* **Assigned task**
If a record holds a picture, leave the picture out and restate everything else word for word.
------
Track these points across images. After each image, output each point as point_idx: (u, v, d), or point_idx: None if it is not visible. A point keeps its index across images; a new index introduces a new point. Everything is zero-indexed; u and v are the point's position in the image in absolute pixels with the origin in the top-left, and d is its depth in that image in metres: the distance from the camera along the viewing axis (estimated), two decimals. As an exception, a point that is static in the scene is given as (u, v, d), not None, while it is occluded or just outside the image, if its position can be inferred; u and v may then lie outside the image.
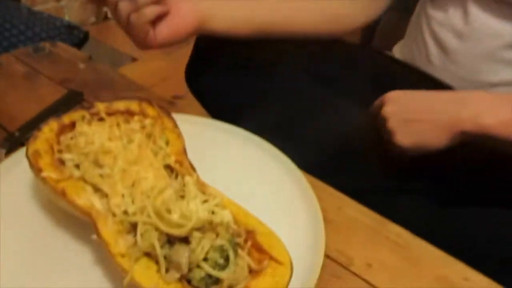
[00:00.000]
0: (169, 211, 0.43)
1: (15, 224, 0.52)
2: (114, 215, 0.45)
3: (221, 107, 0.72)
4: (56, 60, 0.87)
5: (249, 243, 0.44)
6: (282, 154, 0.60)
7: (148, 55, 1.05)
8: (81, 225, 0.49)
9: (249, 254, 0.43)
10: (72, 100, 0.74)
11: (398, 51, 0.82)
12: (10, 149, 0.64)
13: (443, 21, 0.70)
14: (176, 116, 0.57)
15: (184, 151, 0.54)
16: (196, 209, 0.44)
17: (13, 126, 0.69)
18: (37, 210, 0.53)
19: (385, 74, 0.74)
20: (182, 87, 0.81)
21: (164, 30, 0.62)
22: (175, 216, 0.43)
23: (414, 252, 0.52)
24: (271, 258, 0.43)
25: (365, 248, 0.52)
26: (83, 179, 0.48)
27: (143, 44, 0.62)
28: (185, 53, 0.78)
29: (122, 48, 1.00)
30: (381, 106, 0.60)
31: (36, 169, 0.49)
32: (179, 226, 0.42)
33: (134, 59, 0.95)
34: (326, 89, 0.68)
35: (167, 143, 0.54)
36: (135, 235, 0.43)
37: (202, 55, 0.75)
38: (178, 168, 0.51)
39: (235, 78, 0.70)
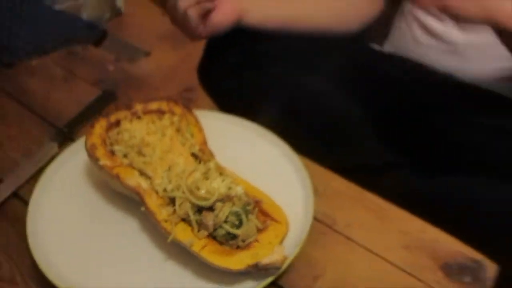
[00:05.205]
0: (197, 188, 0.58)
1: (76, 202, 0.68)
2: (156, 192, 0.60)
3: (232, 103, 0.86)
4: (88, 62, 1.01)
5: (256, 209, 0.59)
6: (282, 142, 0.73)
7: (160, 49, 1.17)
8: (131, 202, 0.64)
9: (256, 217, 0.58)
10: (106, 99, 0.88)
11: (387, 47, 0.96)
12: (61, 143, 0.79)
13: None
14: (196, 112, 0.72)
15: (205, 142, 0.68)
16: (217, 186, 0.58)
17: (58, 123, 0.84)
18: (94, 191, 0.69)
19: (373, 65, 0.88)
20: (193, 78, 0.95)
21: (210, 23, 0.78)
22: (202, 192, 0.58)
23: (384, 213, 0.67)
24: (273, 219, 0.58)
25: (346, 212, 0.67)
26: (131, 165, 0.63)
27: (194, 34, 0.79)
28: (192, 47, 0.91)
29: (136, 42, 1.12)
30: None
31: (94, 159, 0.64)
32: (205, 199, 0.57)
33: (147, 53, 1.07)
34: (325, 83, 0.82)
35: (192, 135, 0.68)
36: (173, 206, 0.58)
37: (213, 55, 0.88)
38: (201, 155, 0.65)
39: (244, 76, 0.84)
------
* **Reply to the task**
Track these points across images. After each image, output each point as point_idx: (u, v, d), or point_idx: None if it is not visible. A point keeps its index across images; a new index introduces a new point. Everything is zero-indexed; u and v are the point's position in the image in absolute pixels with the origin in the top-left, and d is its depth in that image in metres: the distance from the camera along the viewing axis (estimated), two decimals. As an exception, a point that is static in the scene is given as (u, v, d), not None, while it is occluded or just outside the image, if its position can be inferred; u and v may then lie outside the image.
[00:00.000]
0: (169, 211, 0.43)
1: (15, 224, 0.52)
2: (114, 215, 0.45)
3: (221, 107, 0.72)
4: (56, 60, 0.87)
5: (249, 243, 0.44)
6: (282, 154, 0.60)
7: (148, 55, 1.05)
8: (81, 225, 0.49)
9: (249, 254, 0.43)
10: (72, 100, 0.74)
11: (398, 51, 0.82)
12: (10, 149, 0.64)
13: (443, 21, 0.70)
14: (176, 116, 0.57)
15: (184, 151, 0.54)
16: (196, 209, 0.44)
17: (13, 126, 0.69)
18: (37, 210, 0.53)
19: (385, 74, 0.74)
20: (182, 87, 0.81)
21: (164, 30, 0.62)
22: (175, 216, 0.43)
23: (414, 252, 0.52)
24: (271, 258, 0.43)
25: (365, 248, 0.52)
26: (83, 179, 0.48)
27: (143, 44, 0.62)
28: (185, 53, 0.78)
29: (122, 48, 1.00)
30: (381, 106, 0.60)
31: (36, 169, 0.49)
32: (179, 226, 0.42)
33: (134, 59, 0.95)
34: (326, 89, 0.68)
35: (167, 143, 0.54)
36: (135, 235, 0.43)
37: (202, 55, 0.75)
38: (178, 168, 0.51)
39: (235, 78, 0.70)
[00:05.205]
0: (197, 188, 0.58)
1: (76, 202, 0.68)
2: (156, 192, 0.60)
3: (232, 103, 0.86)
4: (88, 62, 1.01)
5: (256, 209, 0.59)
6: (282, 142, 0.73)
7: (160, 49, 1.17)
8: (131, 202, 0.64)
9: (256, 217, 0.58)
10: (106, 99, 0.88)
11: (387, 47, 0.96)
12: (61, 143, 0.79)
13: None
14: (196, 112, 0.72)
15: (205, 142, 0.68)
16: (217, 186, 0.58)
17: (58, 123, 0.84)
18: (94, 191, 0.69)
19: (373, 65, 0.88)
20: (193, 78, 0.95)
21: (210, 23, 0.78)
22: (202, 192, 0.58)
23: (384, 213, 0.67)
24: (273, 219, 0.58)
25: (346, 212, 0.67)
26: (131, 165, 0.63)
27: (194, 34, 0.79)
28: (192, 47, 0.91)
29: (136, 42, 1.12)
30: None
31: (94, 159, 0.64)
32: (205, 199, 0.57)
33: (147, 53, 1.07)
34: (325, 83, 0.82)
35: (192, 135, 0.68)
36: (173, 206, 0.58)
37: (213, 55, 0.88)
38: (201, 155, 0.65)
39: (244, 76, 0.84)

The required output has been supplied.